According to an analysis by Rabobank RaboResearch Approximately 25% to 30% of global nitrogen fertilizer exports pass through this strait. Arkenbout adds that, according to another report, 35% of all urea passes through this passage. This has such a significant impact on global trade that a blockade of the strait would cause prices to rise sharply.  

KAS price follows more expensive urea
The market reaction was immediate. Within 48 hours of the first attacks, urea prices in North Africa rose by almost 20%, while European gas prices also rose sharply. The higher urea prices directly impacted fertilizer prices in the Netherlands, as the price relationship between CAN and urea is very close.

According to market analyst firm ICIS, urea prices have risen by up to 35% to their highest level in three years. Buyers worldwide are seeking alternative volumes as export flows from the Arabian Gulf are disrupted.

Just before the fertilization season
The timing of the disruption is particularly unfortunate for farmers in the Northern Hemisphere. In several regions, the fertilizer season is just around the corner. American and European farmers, for example, are preparing for spring fertilizer application, and India has already secured more than 500.000 tons of urea from the Gulf region for delivery before the monsoon season.

Moreover, the global market was already tight. Chinese urea exports remain limited, while earlier in the winter, production disruptions were already occurring due to gas problems in Iran. Ukrainian attacks on Russian nitrogen plants have also previously impacted supply, according to ICIS.

Problems are also arising on the production side in the Middle East. For example, QatarEnergy temporarily halted ammonia and urea production after halting LNG production. This is creating additional tension in the nitrogen market.

Phosphate and sulphur also under pressure
It's not just nitrogen fertilizers that are reacting to geopolitical tensions. According to ICIS, the phosphate market is also nervous, with producers being cautious about new offers and trade temporarily slowing down.

At the same time, the global sulfur trade has largely ground to a halt because buyers and sellers want more clarity on the duration of the conflict. Arkenbout explains that approximately 45% of the total sulfur trade passes through the Strait of Hormuz, and that this therefore has a significant impact on sulfur prices in the Netherlands.

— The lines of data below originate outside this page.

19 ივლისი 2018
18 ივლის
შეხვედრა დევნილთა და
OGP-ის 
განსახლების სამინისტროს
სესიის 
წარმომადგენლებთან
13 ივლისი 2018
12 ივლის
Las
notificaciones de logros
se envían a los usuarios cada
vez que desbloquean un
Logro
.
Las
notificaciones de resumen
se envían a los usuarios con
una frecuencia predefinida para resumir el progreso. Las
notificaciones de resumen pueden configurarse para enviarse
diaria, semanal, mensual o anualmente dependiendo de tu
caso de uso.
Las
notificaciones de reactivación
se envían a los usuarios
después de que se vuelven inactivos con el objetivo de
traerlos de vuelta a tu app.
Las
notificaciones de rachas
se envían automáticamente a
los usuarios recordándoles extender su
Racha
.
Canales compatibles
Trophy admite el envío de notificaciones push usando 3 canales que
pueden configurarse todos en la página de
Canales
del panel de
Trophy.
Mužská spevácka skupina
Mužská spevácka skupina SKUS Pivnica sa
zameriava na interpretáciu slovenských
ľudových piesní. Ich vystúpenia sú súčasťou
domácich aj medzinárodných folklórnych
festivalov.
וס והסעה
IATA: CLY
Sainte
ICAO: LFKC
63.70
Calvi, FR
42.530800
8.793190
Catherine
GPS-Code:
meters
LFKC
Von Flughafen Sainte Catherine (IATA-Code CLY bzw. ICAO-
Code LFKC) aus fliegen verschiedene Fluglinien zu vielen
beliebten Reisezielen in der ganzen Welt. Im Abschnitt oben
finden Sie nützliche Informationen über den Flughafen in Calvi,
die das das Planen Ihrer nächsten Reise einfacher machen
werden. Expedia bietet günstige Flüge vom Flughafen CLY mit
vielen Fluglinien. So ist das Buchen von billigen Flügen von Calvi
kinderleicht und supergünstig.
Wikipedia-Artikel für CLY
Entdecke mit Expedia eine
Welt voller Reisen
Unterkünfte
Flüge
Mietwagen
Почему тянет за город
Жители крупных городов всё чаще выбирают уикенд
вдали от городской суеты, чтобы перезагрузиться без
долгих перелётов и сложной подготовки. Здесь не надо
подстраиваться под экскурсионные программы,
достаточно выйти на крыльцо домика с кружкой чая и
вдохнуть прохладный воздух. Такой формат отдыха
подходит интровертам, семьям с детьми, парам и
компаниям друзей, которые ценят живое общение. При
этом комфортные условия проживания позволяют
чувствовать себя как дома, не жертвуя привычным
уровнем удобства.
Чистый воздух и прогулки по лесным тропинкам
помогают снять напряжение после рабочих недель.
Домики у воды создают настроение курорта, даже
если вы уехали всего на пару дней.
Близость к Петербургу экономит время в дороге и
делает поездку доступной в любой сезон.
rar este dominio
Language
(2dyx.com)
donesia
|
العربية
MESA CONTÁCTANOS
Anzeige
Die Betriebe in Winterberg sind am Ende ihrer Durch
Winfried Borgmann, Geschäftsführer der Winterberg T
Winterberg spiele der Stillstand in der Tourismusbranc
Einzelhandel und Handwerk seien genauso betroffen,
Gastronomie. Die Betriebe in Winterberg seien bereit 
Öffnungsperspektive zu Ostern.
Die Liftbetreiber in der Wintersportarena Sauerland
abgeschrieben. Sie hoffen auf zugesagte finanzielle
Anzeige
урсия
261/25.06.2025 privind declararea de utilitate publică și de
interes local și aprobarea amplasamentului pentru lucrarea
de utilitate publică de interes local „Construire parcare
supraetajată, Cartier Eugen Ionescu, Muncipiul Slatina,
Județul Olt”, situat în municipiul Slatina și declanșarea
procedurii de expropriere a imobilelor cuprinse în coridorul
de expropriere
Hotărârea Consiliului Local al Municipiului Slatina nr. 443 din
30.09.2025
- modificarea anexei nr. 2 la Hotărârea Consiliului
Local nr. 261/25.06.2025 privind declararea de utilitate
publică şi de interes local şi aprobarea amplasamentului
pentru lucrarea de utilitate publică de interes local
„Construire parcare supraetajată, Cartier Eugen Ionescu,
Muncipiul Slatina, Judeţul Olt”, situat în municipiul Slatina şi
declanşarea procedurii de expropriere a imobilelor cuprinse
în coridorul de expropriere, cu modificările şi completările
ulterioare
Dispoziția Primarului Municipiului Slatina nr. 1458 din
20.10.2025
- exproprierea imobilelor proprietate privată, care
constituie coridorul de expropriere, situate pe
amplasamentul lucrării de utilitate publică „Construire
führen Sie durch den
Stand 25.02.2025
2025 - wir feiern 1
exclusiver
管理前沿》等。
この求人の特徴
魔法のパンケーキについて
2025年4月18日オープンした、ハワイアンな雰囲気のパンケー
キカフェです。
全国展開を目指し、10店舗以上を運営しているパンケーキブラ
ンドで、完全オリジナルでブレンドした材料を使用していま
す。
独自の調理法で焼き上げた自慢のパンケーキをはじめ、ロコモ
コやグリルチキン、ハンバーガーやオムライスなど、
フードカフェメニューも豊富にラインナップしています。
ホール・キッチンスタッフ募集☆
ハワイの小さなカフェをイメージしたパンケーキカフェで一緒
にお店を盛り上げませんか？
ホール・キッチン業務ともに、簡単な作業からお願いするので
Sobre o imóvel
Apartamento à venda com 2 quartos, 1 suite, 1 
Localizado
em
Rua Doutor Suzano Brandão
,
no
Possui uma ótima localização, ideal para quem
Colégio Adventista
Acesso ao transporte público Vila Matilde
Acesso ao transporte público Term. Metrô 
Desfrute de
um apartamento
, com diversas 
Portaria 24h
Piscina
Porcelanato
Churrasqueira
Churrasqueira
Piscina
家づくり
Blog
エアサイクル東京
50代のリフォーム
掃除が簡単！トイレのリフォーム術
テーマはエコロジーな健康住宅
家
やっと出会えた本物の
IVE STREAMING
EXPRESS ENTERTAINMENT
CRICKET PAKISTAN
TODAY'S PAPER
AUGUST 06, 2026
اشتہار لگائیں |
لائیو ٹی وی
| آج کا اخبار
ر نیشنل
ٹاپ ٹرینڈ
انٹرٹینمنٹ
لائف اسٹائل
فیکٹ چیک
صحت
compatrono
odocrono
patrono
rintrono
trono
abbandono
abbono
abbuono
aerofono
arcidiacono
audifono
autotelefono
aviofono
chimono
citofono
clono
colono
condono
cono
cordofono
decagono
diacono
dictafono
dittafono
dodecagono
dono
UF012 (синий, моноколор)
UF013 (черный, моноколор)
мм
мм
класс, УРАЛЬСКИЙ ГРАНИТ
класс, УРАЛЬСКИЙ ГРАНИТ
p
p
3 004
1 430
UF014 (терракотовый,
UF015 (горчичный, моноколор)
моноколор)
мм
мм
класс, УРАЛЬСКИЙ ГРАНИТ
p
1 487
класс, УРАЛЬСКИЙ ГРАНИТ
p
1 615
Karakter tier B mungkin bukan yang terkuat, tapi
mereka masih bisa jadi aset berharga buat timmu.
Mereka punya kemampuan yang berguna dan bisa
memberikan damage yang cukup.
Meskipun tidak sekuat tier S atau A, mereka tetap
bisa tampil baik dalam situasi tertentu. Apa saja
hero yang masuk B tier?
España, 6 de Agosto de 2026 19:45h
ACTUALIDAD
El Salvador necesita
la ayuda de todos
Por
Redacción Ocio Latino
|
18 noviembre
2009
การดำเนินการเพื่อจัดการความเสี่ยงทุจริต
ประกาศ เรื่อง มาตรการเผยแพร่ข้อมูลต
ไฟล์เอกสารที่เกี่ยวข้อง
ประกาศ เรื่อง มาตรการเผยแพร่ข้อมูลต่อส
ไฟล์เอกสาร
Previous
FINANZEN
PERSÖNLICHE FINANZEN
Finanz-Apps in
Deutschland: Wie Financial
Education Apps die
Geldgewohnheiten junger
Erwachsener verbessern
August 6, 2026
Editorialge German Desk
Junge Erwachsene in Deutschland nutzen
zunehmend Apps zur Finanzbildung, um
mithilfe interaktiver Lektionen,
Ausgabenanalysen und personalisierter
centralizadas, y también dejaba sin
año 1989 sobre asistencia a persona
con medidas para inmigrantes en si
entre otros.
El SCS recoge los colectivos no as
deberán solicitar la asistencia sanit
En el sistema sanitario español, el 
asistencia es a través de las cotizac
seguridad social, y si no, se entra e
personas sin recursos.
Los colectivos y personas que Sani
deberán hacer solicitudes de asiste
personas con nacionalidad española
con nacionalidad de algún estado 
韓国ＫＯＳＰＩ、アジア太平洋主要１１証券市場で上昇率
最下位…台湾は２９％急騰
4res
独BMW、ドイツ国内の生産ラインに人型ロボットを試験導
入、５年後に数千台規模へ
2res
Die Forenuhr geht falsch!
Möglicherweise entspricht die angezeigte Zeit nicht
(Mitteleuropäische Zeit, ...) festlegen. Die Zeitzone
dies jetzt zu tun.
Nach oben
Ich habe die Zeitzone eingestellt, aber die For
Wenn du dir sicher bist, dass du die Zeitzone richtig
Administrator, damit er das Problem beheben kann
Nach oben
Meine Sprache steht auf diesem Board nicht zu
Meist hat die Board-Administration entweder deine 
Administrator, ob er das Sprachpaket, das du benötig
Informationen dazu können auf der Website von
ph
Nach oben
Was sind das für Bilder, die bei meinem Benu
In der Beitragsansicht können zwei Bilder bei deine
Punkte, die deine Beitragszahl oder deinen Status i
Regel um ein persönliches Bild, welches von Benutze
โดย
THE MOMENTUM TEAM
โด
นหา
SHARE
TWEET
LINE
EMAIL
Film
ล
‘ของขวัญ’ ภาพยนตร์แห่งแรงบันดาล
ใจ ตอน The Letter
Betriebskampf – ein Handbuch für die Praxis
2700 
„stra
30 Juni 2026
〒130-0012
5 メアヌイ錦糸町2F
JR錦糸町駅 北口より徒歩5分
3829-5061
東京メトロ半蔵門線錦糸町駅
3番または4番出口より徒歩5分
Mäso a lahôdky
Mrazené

Potential impact for farmers
For farmers, this could mean a double cost increase. On the one hand, due to higher global fertilizer prices, and on the other, because fertilizers within the EU fall under the Carbon Border Adjustment Mechanism (CBAM), which could increase import costs.

According to Rabobank, further price developments depend heavily on the duration of the conflict. A rapid de-escalation could stabilize the market, but a prolonged disruption of transport and energy supplies could lead to structurally higher fertilizer prices.